◆ Records to use:
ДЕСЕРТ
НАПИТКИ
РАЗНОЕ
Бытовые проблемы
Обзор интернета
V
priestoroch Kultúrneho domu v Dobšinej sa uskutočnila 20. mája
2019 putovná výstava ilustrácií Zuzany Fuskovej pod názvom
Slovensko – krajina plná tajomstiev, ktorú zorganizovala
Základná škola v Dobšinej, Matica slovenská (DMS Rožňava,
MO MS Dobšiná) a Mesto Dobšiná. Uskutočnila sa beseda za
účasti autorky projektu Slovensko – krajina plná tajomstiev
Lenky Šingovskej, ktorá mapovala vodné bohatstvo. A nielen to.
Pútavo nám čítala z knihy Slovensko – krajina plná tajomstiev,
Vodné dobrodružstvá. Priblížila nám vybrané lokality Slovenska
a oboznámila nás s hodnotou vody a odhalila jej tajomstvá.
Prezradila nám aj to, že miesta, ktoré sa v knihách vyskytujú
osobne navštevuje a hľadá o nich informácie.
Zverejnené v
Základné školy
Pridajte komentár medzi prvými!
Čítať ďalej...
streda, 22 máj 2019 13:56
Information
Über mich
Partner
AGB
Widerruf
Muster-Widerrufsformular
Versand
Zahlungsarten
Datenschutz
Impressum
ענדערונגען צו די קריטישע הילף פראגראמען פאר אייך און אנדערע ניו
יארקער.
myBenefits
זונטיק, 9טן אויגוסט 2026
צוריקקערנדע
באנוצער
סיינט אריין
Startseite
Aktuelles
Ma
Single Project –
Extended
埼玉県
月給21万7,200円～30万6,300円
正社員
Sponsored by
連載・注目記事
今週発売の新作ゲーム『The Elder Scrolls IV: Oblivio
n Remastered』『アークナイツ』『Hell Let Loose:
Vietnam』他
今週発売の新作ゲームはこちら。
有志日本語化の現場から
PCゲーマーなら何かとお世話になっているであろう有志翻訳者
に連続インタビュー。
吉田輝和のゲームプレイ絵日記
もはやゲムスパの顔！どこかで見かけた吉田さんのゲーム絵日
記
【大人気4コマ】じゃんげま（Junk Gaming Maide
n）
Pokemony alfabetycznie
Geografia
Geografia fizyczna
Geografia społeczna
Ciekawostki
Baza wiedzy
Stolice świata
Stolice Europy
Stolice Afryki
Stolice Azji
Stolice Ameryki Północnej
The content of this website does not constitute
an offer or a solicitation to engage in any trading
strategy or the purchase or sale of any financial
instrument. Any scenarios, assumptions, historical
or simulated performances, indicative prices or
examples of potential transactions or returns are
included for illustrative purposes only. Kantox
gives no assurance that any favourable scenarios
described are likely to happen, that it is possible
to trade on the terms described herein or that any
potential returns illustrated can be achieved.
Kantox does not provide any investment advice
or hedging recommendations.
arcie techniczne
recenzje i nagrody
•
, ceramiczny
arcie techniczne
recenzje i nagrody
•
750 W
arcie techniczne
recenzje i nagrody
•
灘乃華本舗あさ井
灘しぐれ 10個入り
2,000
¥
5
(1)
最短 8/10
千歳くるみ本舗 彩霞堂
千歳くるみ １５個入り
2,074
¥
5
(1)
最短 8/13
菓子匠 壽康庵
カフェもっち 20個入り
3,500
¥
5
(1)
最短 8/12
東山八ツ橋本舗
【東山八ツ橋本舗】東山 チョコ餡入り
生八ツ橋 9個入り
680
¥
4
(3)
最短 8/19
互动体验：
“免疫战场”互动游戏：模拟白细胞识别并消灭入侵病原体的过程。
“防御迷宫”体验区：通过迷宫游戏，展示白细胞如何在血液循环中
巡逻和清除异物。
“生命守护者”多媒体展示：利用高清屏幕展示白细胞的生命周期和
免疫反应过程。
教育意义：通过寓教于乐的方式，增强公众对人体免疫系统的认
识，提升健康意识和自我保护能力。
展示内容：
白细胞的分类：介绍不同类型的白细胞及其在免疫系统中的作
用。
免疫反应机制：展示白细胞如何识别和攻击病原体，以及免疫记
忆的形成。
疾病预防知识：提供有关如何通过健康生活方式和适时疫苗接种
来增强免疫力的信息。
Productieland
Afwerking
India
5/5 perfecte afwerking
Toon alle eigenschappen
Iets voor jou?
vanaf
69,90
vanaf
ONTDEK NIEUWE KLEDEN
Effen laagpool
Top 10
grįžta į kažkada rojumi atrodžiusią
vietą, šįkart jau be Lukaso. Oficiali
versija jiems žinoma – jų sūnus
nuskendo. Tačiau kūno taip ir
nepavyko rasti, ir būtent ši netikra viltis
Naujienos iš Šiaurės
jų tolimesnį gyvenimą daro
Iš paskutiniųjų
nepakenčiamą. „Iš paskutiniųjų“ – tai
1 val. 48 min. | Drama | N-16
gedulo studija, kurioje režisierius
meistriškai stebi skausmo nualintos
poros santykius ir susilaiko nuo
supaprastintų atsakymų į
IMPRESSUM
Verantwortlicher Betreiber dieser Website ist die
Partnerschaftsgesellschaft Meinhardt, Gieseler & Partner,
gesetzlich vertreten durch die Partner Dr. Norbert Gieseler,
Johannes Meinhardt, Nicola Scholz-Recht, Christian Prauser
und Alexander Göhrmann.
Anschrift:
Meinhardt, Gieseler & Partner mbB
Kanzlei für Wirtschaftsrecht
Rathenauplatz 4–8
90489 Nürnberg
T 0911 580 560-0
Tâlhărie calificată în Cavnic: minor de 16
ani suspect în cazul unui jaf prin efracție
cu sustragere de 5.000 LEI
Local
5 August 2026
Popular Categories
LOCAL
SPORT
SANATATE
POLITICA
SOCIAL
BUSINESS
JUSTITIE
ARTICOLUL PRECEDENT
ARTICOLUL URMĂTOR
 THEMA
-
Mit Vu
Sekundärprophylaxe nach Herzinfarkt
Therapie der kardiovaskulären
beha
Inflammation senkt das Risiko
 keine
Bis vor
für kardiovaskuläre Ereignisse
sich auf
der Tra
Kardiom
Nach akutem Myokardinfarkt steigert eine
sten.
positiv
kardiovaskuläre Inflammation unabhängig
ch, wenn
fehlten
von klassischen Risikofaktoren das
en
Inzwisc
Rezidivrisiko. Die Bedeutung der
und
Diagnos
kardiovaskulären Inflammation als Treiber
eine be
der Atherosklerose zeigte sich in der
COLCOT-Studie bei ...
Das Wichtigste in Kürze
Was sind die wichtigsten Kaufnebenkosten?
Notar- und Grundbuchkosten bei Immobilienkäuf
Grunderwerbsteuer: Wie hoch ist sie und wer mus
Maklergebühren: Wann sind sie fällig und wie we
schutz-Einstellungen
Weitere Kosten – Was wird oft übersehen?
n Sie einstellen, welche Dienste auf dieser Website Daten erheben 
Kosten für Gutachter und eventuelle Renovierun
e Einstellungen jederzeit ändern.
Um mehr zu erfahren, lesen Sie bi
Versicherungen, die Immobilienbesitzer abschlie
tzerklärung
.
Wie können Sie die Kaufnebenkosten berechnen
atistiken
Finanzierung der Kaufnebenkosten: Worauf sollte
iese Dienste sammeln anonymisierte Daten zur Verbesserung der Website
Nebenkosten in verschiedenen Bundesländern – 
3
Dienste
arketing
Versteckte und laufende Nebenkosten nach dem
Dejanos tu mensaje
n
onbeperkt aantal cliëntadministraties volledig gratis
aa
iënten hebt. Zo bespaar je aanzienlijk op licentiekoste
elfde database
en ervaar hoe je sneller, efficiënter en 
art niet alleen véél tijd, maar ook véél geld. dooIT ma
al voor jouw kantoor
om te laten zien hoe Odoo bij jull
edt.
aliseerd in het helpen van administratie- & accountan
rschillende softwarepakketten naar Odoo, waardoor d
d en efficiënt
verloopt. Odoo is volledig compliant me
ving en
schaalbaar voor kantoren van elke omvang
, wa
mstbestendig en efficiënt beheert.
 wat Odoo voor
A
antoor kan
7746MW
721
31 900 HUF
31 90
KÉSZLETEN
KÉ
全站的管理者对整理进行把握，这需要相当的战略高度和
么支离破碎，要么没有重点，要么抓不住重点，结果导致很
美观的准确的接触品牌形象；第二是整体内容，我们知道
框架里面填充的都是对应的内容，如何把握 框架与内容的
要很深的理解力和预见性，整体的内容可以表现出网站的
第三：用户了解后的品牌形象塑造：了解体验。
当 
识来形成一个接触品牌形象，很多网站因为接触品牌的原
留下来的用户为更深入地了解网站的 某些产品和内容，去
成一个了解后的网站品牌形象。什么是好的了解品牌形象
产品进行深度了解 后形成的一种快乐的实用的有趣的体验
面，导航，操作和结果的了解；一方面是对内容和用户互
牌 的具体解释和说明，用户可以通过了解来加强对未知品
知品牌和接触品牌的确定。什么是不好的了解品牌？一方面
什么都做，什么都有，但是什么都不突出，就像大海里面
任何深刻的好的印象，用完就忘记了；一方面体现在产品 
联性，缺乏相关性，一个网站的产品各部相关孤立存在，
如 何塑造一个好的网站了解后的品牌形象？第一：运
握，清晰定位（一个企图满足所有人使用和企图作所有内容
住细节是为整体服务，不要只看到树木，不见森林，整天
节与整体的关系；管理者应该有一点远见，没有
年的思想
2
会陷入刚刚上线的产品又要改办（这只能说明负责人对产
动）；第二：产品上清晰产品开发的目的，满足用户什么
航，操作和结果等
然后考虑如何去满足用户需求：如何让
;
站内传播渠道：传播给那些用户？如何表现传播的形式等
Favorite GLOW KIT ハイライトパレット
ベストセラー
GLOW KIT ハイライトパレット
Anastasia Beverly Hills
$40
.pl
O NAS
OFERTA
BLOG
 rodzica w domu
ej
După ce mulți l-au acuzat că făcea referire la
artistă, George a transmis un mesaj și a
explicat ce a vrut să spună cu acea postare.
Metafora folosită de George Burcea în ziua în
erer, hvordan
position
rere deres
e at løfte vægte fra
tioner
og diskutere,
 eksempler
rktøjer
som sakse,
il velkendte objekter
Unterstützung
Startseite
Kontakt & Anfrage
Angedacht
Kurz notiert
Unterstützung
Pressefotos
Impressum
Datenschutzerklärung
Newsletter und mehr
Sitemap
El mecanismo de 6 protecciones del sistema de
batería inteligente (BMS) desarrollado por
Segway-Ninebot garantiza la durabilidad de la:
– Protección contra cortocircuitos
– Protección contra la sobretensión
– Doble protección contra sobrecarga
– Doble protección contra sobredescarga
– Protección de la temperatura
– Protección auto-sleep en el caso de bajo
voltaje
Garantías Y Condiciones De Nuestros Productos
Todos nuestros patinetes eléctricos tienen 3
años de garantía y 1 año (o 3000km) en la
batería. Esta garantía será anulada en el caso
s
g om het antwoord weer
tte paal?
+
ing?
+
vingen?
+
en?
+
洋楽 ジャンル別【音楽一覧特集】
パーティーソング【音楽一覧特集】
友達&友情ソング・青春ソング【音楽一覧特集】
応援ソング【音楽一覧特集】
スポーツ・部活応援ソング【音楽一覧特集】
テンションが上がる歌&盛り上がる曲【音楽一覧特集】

◆ What you need to do: When a line holds the string "George", pull it out of the listing.

◆ Task result:
artistă, George a transmis un mesaj și a
Metafora folosită de George Burcea în ziua în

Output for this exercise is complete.